Os 69% da abstenção são
um aviso claro de que a actual oferta política não corresponde à procura do
eleitorado.
Em
contraciclo com a tendência europeia, a abstenção voltou a afirmar-se como o
partido mais votado. E com muito mais votos que todos os outros partidos juntos.
Se isto não é uma clara rejeição da oferta política disponibilizada ao
eleitorado pela classe política, é o quê?
Choradinhos
(à posteriori) como o de Paulo Rangel, a apelar aos cidadãos para que pensem
melhor e se disponham a ir votar, ou apelos lancinantes (à priori) como o de
Marcelo mostram bem como os dirigentes políticos pouco ou nada querem entender
do que o eleitorado lhes está a querer dizer: a responsabilidade é vossa!
Há
aqui uma aparente contradição: o sistema partidário mantém-se "firme e
hirto" (ou como diria uma certa alentejana, "coeso nos cascos")

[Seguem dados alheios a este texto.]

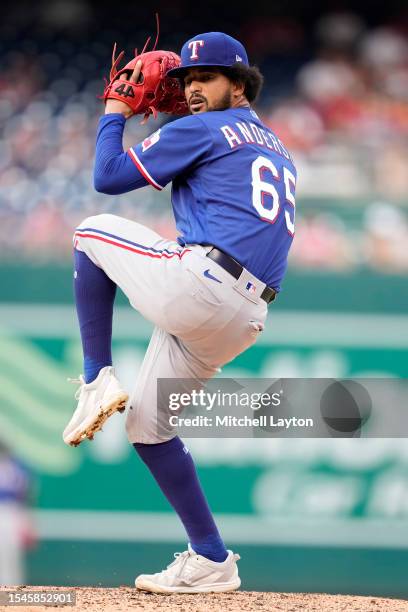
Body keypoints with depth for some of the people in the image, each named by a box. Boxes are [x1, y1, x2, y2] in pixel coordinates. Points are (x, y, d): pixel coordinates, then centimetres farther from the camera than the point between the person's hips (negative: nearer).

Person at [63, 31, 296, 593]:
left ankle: (97, 380, 4)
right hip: (243, 321, 8)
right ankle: (210, 563, 13)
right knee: (148, 428, 17)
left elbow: (108, 177, 1)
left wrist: (114, 116, 17)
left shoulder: (200, 131, 1)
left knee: (91, 232, 14)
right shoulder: (276, 150, 26)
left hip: (197, 286, -8)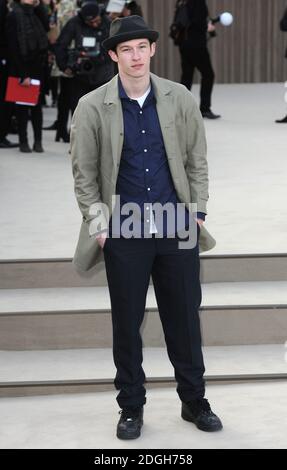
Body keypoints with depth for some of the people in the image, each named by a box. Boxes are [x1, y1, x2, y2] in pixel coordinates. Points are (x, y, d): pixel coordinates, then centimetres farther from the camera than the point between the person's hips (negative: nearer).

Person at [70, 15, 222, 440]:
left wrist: (197, 212, 0)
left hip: (177, 229, 1)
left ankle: (194, 401, 23)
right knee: (127, 324, 7)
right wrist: (98, 223, -6)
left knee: (185, 319, 8)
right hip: (124, 233, -1)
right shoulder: (92, 107, -3)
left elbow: (197, 162, 7)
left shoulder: (180, 99, 1)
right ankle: (131, 407, 21)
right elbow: (83, 174, 1)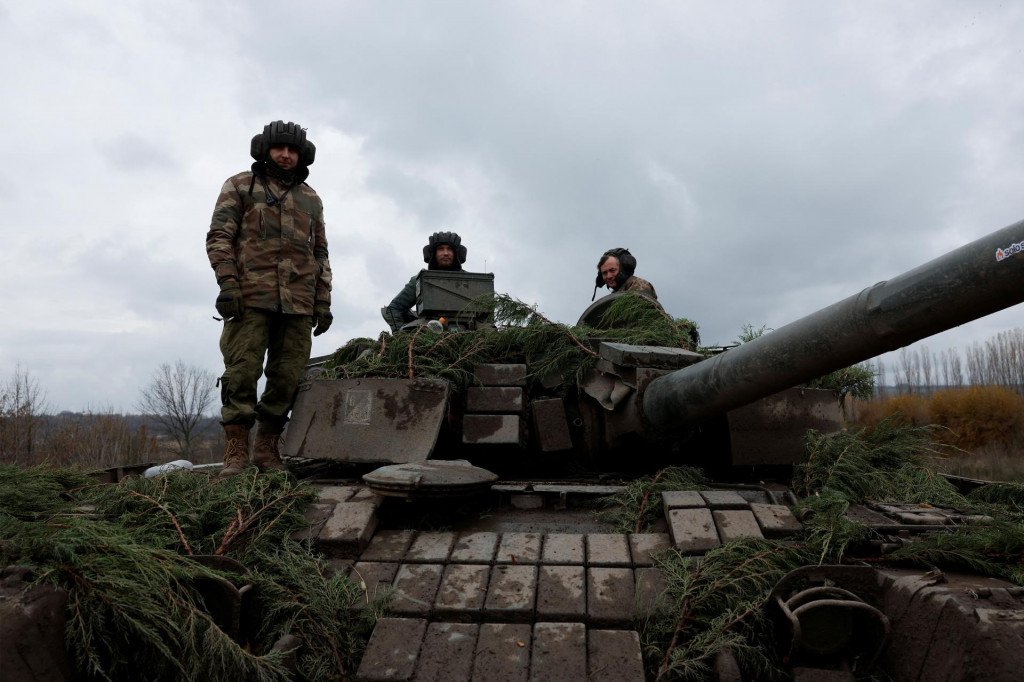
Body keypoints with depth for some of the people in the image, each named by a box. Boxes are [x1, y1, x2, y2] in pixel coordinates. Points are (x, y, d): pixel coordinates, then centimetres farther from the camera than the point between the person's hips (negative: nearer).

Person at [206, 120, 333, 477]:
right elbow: (218, 236, 3)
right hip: (251, 297, -3)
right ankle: (236, 450, 2)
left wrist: (323, 301, 12)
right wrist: (227, 282, -11)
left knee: (288, 377, 2)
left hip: (298, 302, 3)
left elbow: (320, 254, 21)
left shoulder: (311, 199, 22)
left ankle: (267, 448, 14)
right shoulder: (240, 186, 12)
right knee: (242, 372, -6)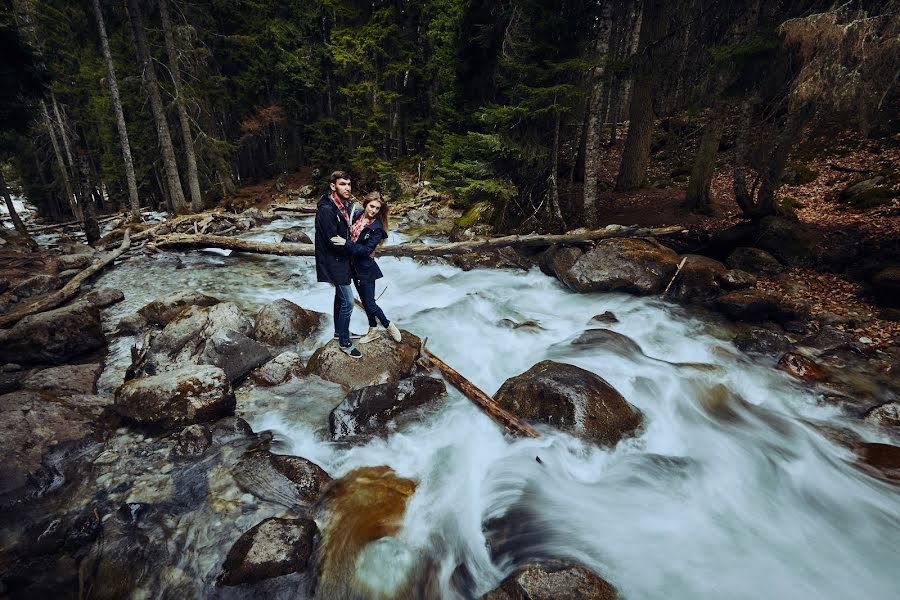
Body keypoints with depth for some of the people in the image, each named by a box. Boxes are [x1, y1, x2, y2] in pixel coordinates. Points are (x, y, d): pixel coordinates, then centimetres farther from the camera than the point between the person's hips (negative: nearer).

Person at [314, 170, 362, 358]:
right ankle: (344, 342, 7)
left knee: (340, 296, 21)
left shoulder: (347, 205, 3)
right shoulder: (326, 209, -23)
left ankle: (339, 330, 38)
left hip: (341, 258, 9)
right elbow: (333, 242, -24)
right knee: (347, 301, -6)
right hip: (333, 260, -9)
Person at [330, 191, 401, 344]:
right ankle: (373, 330, 33)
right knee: (364, 301, 17)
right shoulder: (356, 215, -1)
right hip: (353, 266, 6)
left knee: (369, 304, -2)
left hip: (365, 268, -6)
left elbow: (366, 250, -23)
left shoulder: (377, 228, -17)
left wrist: (346, 243, -29)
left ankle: (389, 325, 23)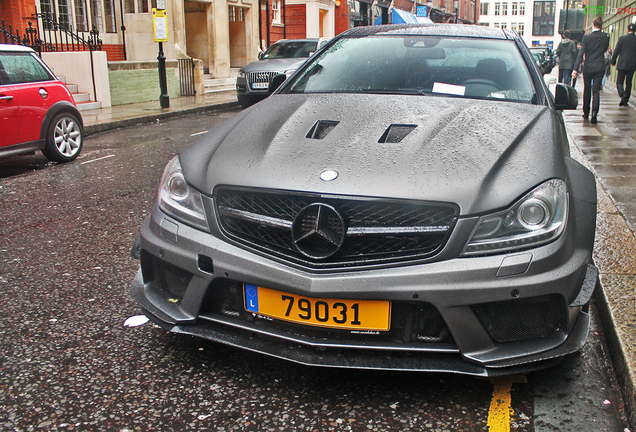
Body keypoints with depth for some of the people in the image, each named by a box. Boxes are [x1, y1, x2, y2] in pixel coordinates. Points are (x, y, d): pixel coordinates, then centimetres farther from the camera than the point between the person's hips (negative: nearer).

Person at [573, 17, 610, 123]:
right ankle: (594, 113, -16)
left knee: (587, 90, 14)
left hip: (588, 67, -1)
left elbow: (581, 54, -12)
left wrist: (575, 69, -13)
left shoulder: (586, 37, -9)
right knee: (596, 91, 0)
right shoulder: (606, 37, -3)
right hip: (600, 67, 1)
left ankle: (586, 113, 24)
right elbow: (605, 49, 12)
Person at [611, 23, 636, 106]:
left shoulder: (622, 38, -6)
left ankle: (623, 95, -27)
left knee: (619, 82, -1)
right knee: (628, 83, 13)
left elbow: (616, 51, -4)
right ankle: (625, 100, 16)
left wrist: (613, 62, 10)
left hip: (622, 64, -3)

e não parece dar mostras de qualquer dinâmica séria de evolução enquanto apenas
um em cada três eleitores condescendeu em dar-lhe o crédito suficiente para ir
meter o voto na urna. A aparente contradição é, porém, uma disfunção real.
As
"europeias", dir-se-à, são umas eleições menores e, portanto, este
alheamento do eleitorado não é significativo, se o jogo fosse a sério e não a
feijões, o comportamento eleitoral seria outro. Erro. É precisamente por as
"europeias" serem umas eleições menores que o eleitorado pôde e se sentiu à vontade para manifestar o que lhe vai na alma. O dramático apelo de Marcelo, feito de
véspera, caiu em saco roto. O choradinho de Rangel não comoveu ninguém.
A
oferta política disponível (incluindo as mais recentes "inovações"
como o "Chega" ou o "Aliança" de Santana Lopes) claramente
não motivou dois em cada três eleitores. Esqueçam-se as percentagens e olhe-se
para os números absolutos, para os números que nos dizem quantos portugueses votaram em cada partido.
Dos potenciais 10 milhões de eleitores (sim, 10
milhões de eleitores), quantos votaram em cada partido...? Quantos partidos passaram os
500 mil eleitores...? Este exercício desoculta o que se esconde atrás de valores
percentuais de votos expressos e ajuda a saber do que falamos... E, sobretudo,
a visualizar a dimensão da disfunção instalada na nossa democracia e que a está
a fracturar.
Mota Amaral diria que 69 é um "curioso número" mas, aqui e agora, ele sobretudo um "número de aviso"... O eleitorado está pronto para um Salvini ou uma Marine que sejam capazes de o convencer e seduzir.